◆ RECORDS FOR THE EXERCISE ◆
====
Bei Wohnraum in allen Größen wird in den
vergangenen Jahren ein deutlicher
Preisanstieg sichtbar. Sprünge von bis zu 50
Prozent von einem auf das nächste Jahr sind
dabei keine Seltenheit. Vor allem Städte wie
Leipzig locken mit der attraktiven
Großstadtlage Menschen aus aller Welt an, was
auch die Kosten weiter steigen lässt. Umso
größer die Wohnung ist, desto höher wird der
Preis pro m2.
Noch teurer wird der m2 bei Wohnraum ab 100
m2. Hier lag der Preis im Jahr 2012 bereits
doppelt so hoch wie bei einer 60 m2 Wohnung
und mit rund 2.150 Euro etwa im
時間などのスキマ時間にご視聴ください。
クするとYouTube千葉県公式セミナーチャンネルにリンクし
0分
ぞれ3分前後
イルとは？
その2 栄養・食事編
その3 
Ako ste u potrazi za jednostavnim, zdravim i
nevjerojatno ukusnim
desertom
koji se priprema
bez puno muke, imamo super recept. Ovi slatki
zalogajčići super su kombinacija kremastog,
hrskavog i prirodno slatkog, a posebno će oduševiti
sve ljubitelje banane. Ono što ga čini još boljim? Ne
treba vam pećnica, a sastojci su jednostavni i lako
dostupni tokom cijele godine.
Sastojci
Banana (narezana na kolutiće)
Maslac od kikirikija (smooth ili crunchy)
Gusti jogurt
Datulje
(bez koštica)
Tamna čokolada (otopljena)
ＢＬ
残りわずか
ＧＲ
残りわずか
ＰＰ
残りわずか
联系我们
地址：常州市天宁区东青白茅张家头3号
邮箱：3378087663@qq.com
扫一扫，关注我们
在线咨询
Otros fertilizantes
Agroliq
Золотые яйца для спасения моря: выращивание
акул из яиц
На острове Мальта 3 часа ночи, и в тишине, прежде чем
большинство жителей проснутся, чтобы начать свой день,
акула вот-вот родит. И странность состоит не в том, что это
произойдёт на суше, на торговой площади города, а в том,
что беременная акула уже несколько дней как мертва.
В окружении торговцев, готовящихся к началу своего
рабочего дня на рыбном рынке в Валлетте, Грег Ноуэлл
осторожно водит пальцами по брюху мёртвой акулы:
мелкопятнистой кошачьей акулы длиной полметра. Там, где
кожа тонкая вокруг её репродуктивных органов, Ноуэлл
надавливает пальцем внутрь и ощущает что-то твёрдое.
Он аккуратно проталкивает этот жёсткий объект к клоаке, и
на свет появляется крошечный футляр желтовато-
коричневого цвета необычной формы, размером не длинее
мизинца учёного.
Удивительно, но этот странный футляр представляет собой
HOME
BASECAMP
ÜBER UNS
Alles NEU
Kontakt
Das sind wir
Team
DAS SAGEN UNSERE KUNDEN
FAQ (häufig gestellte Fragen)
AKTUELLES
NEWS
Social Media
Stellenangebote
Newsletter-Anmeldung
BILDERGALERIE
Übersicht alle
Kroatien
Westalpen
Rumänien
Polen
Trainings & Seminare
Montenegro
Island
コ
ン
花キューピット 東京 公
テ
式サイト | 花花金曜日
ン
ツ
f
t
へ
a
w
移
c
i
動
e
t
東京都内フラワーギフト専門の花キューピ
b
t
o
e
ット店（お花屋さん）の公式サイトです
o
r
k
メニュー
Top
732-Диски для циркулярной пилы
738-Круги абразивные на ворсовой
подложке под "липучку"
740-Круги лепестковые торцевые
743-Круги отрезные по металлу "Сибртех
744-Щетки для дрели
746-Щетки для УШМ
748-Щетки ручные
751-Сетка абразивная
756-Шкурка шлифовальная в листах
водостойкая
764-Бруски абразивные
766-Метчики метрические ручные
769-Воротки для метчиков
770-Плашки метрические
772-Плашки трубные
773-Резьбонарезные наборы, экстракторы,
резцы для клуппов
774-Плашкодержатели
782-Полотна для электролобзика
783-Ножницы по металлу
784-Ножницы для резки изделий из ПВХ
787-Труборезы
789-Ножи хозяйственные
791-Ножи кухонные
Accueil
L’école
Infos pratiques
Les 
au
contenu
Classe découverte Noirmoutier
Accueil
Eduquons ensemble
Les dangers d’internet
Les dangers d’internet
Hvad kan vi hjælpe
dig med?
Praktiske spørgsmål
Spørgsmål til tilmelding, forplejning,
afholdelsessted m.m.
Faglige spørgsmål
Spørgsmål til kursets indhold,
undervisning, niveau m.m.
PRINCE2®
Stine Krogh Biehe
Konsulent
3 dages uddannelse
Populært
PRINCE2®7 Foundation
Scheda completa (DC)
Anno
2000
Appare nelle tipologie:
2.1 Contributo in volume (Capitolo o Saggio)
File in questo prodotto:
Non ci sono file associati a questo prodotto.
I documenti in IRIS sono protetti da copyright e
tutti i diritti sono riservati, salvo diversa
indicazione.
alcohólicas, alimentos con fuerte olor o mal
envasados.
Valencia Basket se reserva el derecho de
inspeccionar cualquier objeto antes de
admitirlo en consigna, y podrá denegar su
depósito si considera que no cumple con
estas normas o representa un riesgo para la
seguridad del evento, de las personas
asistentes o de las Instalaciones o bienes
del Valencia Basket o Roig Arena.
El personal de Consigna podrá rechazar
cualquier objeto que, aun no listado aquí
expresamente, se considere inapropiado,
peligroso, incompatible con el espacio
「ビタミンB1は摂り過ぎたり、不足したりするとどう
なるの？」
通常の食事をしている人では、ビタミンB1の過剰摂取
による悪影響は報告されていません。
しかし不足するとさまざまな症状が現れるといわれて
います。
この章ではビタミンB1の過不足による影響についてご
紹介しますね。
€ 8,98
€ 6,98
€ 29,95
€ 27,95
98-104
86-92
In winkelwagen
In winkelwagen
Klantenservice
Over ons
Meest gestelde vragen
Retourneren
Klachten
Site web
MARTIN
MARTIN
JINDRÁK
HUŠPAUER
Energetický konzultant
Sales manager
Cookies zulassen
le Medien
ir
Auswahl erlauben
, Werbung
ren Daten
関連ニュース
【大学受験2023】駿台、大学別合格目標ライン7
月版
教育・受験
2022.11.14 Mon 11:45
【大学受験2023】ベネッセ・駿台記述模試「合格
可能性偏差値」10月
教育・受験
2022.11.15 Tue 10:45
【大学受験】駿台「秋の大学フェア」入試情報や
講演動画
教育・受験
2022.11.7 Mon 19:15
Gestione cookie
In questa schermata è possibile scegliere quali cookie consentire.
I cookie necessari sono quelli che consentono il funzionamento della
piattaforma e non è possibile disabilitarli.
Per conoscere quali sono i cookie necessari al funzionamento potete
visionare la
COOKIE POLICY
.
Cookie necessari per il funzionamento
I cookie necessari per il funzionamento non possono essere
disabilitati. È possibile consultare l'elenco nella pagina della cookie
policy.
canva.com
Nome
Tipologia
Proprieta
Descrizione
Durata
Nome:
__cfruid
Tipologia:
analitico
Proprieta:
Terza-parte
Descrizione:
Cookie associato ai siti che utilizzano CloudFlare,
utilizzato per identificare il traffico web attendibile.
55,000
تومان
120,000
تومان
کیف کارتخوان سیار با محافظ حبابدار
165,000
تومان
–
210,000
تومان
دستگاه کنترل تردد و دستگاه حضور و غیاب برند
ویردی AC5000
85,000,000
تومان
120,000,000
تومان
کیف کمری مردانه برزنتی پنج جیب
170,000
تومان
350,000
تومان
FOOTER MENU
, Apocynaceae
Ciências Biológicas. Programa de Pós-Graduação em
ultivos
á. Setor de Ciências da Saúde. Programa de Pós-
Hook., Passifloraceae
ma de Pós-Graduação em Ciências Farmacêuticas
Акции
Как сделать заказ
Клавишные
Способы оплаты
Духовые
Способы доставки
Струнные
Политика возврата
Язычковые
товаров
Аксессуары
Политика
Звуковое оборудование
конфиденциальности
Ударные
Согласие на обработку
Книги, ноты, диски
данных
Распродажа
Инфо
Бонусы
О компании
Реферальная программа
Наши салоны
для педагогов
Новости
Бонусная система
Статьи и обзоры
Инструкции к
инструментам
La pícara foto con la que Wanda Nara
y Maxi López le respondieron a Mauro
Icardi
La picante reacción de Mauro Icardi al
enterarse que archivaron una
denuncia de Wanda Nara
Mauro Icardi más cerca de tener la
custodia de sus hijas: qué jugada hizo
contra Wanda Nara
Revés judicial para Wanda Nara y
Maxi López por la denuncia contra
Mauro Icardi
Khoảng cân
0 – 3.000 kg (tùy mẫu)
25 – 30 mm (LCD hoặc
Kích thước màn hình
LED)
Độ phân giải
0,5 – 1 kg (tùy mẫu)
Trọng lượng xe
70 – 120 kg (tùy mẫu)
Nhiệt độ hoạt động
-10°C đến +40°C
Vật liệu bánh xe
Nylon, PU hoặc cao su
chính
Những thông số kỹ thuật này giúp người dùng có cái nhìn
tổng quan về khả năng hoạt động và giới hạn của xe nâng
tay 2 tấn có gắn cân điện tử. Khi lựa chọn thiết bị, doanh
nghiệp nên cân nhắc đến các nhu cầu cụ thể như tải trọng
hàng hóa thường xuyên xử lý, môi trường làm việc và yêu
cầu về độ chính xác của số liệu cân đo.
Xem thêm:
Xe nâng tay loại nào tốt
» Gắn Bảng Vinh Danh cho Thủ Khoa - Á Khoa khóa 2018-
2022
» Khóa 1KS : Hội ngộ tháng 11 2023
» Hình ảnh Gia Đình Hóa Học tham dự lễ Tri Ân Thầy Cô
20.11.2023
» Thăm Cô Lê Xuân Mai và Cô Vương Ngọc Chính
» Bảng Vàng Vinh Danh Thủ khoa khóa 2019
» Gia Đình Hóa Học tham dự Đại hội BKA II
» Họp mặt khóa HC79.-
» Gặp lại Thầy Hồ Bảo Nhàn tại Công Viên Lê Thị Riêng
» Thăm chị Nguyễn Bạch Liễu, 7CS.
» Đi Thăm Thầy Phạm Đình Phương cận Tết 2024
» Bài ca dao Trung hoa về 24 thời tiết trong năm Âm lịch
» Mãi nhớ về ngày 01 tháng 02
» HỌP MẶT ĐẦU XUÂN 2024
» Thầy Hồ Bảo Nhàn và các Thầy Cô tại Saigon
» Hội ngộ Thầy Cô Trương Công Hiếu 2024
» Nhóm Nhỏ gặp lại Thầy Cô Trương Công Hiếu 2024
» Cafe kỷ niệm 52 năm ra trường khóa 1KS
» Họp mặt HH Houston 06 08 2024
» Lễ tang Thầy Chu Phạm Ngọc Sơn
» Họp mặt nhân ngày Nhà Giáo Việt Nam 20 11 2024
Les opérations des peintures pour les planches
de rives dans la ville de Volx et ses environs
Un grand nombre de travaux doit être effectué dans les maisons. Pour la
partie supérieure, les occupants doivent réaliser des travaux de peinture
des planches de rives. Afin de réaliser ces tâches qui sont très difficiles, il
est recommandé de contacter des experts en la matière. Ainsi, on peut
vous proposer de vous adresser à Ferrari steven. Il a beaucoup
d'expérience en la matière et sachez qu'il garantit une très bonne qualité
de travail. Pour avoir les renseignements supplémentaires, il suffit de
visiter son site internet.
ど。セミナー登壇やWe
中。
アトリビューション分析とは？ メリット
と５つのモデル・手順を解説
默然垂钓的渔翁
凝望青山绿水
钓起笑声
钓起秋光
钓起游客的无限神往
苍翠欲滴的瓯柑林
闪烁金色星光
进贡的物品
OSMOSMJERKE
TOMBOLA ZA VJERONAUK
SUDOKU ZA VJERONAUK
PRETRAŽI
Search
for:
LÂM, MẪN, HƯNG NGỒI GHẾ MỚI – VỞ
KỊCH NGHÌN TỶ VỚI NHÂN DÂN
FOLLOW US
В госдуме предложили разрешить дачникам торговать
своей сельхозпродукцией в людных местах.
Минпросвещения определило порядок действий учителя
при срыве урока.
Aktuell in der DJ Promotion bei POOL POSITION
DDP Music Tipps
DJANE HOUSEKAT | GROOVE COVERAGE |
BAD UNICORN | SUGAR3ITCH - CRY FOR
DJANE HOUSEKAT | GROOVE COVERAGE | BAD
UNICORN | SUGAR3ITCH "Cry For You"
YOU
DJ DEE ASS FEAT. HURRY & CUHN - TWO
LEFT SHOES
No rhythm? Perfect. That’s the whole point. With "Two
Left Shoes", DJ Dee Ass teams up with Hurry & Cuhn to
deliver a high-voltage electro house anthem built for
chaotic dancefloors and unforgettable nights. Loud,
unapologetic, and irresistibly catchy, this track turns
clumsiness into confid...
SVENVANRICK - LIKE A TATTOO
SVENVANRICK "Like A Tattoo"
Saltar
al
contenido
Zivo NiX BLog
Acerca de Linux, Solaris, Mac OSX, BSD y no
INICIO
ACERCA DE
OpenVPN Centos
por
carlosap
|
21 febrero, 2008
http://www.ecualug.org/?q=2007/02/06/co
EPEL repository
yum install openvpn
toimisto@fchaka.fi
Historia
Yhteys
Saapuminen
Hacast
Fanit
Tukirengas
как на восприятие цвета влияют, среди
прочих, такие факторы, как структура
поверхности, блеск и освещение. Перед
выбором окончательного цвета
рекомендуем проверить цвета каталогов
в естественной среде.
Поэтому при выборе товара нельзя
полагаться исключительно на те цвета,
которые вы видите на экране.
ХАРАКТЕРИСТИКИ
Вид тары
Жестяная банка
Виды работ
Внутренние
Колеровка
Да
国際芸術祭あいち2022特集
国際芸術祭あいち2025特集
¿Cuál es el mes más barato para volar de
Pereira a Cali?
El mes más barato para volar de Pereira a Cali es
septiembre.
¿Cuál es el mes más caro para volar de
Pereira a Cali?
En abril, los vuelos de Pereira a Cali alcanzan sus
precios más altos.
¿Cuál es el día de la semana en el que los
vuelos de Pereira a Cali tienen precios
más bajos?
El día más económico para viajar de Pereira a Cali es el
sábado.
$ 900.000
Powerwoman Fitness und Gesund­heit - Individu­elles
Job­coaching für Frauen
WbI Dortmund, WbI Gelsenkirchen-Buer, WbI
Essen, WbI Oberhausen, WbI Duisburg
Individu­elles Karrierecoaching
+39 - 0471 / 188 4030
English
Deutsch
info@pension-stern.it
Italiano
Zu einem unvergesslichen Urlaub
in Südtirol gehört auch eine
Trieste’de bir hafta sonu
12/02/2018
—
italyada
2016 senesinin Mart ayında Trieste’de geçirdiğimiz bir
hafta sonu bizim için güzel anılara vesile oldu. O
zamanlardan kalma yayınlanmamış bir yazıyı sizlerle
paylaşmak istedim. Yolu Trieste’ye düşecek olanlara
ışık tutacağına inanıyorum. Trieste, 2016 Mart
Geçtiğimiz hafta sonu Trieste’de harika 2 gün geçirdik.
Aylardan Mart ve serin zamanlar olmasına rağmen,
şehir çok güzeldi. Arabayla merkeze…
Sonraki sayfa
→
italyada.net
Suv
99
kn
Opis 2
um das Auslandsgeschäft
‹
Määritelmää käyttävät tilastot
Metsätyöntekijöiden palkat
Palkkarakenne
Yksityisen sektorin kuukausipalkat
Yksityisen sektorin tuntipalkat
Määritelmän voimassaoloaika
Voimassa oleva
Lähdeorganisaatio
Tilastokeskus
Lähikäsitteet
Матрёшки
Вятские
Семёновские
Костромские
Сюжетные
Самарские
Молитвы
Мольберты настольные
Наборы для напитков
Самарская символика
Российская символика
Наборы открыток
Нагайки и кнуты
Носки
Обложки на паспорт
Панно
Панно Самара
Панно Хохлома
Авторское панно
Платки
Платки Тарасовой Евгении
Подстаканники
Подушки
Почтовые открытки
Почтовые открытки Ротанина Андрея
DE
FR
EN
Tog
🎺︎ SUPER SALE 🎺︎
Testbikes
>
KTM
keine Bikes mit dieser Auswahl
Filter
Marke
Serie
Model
====
◆ WHAT TO WORK ON ◆
Check every line of the records above for the string "travaux". Copy those that hold it.

◆ TASK RESULT ◆
Un grand nombre de travaux doit être effectué dans les maisons. Pour la
partie supérieure, les occupants doivent réaliser des travaux de peinture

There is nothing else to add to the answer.